It was the way in which they engaged. They would play something like Minecraft or other great indie games, and then they jumped into YouTube. When they’re not playing they’re watching YouTube, or they’d have Discord or Skype or Twitch in the background. It was this PC experience that, on a DIY basis, they were bringing into the living room.

I wondered, “Well, what if we take PC technology, take some existing, tested technologies, and bring it into this product?” Bring that to the TV in a very easy to use way, but also a very open way. With Ataribox we’ve worked with AMD – tried and tested technology, not something that hasn’t done before – and we’re working with Linux. We’re joining dots.

Then we have a great mechanical team. Design-wise, we’ve been very passionate about design around the Ataribox. The Atari 2600 is one of the most iconic consumer products of all time. The first one came out of Silicon Valley even before Apple. We’re trying to take that design, build the hardware around this great use case, and join it together with very stable technologies. That allows us a lot of leverage to get this thing delivered.

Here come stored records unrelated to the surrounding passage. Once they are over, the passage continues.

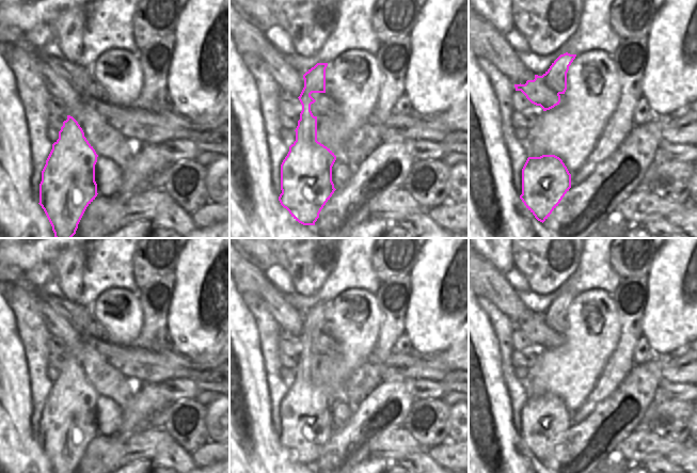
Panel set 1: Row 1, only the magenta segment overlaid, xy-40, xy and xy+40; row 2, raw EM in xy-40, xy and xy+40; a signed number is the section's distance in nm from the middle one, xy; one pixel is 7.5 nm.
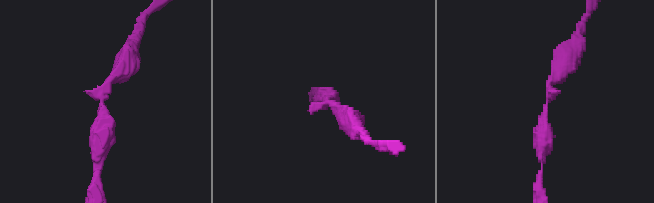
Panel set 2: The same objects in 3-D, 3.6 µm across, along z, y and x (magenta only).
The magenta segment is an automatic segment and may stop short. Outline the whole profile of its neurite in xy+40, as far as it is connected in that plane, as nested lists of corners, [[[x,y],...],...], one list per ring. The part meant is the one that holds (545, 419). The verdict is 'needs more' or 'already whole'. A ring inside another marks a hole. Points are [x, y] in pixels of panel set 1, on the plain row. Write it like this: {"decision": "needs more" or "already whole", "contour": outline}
{"decision": "already whole", "contour": [[[555,394],[528,396],[522,408],[520,438],[535,457],[544,461],[571,427],[571,413]]]}

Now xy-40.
{"decision": "already whole", "contour": [[[70,354],[42,410],[39,444],[54,473],[76,473],[86,446],[97,436],[95,404],[98,394]]]}

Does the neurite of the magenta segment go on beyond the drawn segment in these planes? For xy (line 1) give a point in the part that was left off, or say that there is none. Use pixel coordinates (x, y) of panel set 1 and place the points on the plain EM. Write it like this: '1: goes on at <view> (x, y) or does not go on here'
1: does not go on here

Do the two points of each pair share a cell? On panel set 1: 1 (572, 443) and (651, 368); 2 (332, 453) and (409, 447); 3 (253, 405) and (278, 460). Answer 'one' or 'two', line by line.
1: one
2: two
3: one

The people who are going to build this, which we’ll announce when we go live, these are tried and tested manufacturing companies who’ve built a lot of the products we’ve already talked about. People are going to have to judge that when they see the campaign. They’ll see the caliber of companies and people involved in getting this delivered. But the key thing is taking existing, stable technologies and presenting them to people in a new way.